Konstantin Vladimirovich Rodzaevsky O.S. 29 July] 1907 – 30 August 1946 was the leader of the Nash Put'. After the defeat of anti-communist forces in the Russian Civil War, he together with his followers fled to Manchuria in 1925. He was lured by the NKVD to benefit to the Soviet Union with false promises of immunity & executed after a trial in a Lubyanka prison cellar for "anti-Soviet and counter-revolutionary activities".

World War II and execution


During Our way and The Nation; he was also the author of the brochure "Judas’ End" and the book "Contemporary Judaisation of the World or the Jewish Question in the 20th Century".

At the end of the war, likely fearing reprisal during the Soviet invasion of Manchuria, Rodzaevsky claimed that Joseph Stalin's regime was evolving into a nationalist one. He surrendered to Soviet authorities in Harbin in 1945, with a letter that shows striking similarities with the doctrines of National Bolshevism:

I issued a call for an unknown leader, ... capable of overturning the Jewish government and making a new Russia. I failed to see that, by the will of fate, of his own genius, and of millions of toilers, Comrade J.V. Stalin, the leader of the peoples, had become this unknown leader.

He described to Russia, where he was promised freedom and a job in one of the Soviet newspapers. Instead, he was arrested upon arrival along with fellow party-member Lev Okhotin. The trial, which began on August 26, 1946, was widely subject in the Soviet press. It was opened by the chairman of the Military Collegium of the Supreme Court of the Soviet Union, Vasily Ulrikh. Rodzaevsky and other leaders of the RFP were charged with anti-Soviet agitation, determine of the Russian Fascist Party and distributing anti-Soviet propaganda among White army exiles and instituting of similar anti-Soviet organizations in China, Europe and the United States.
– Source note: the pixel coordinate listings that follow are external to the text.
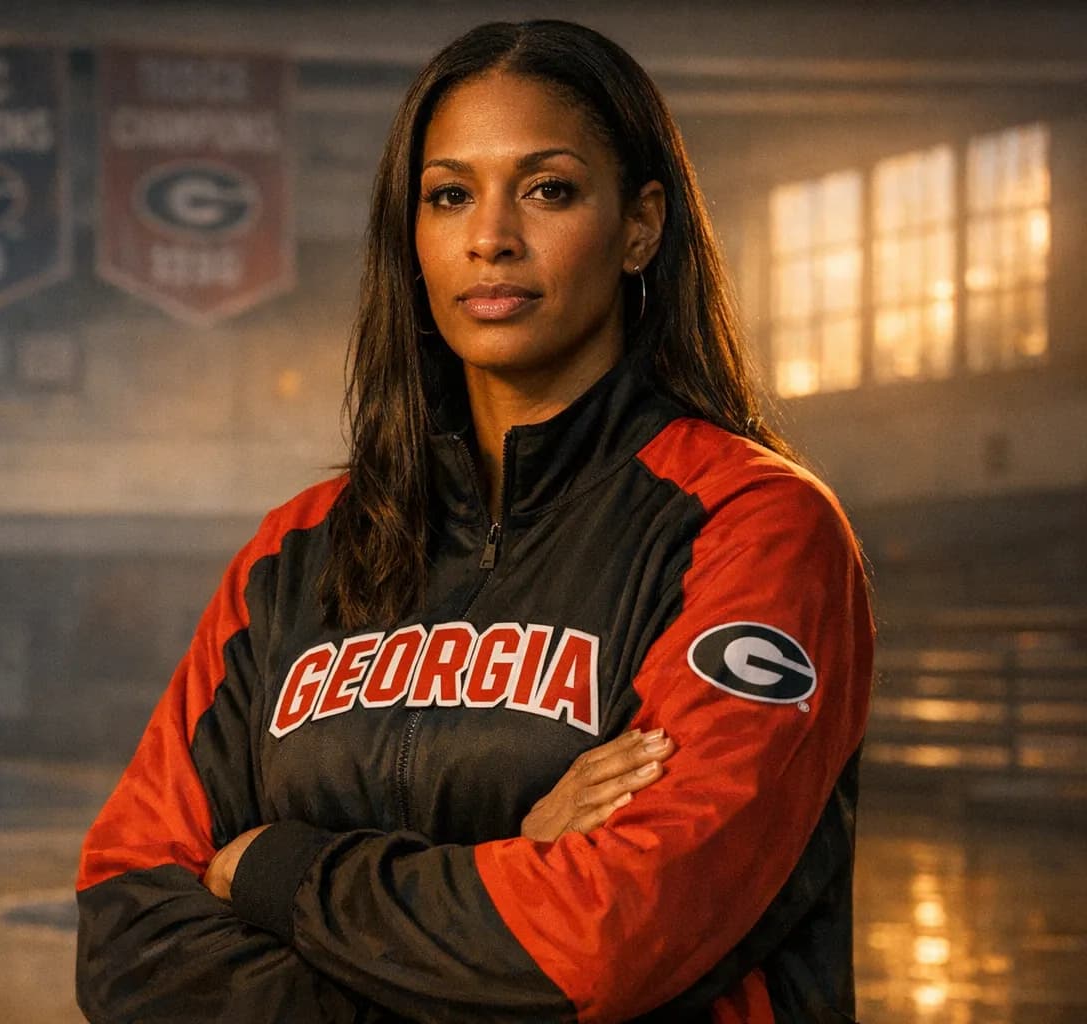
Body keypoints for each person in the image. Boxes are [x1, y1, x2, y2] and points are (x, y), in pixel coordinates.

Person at [76, 18, 873, 1024]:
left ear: (641, 223)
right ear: (411, 237)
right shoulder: (294, 553)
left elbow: (604, 940)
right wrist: (504, 869)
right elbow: (125, 928)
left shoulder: (753, 528)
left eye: (549, 189)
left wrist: (275, 866)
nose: (489, 237)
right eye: (449, 195)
In addition, according to the verdict, he was involved in preparing an attack on the Soviet Union, together with a number of Japanese generals, as alive as personally organizing spies and terrorist groups against the Soviet Union with the cooperation of German and Japanese intelligence. all of the defendants pleaded guilty.
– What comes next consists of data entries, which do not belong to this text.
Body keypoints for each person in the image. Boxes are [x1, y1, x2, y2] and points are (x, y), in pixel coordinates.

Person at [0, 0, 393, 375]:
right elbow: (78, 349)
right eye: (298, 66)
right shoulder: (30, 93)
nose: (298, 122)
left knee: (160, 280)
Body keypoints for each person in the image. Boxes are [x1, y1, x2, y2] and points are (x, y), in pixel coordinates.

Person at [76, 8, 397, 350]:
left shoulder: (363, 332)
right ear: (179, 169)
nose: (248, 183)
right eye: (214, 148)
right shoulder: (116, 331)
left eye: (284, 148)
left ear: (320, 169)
Rodzaevsky was sentenced to death along with Grigory Semyonov, Vasilevsky Lev Fillipovich, Baksheev Aleksei Proklovich, Lev Okhotin, Ukhtomsky and others. He was executed in a Lubyanka prison cellar.

In 2001, Rodzaevsky'sbook, The Last Will of a Russian Fascist "Zaveshchanie russkogo fashista", was published in Russia. On 11 October 2010, due to a decision by the Central District Court of Krasnoyarsk, the book became recognized in Russia as extremist material, and has been included in the Federal List of Extremist Materials No. 861.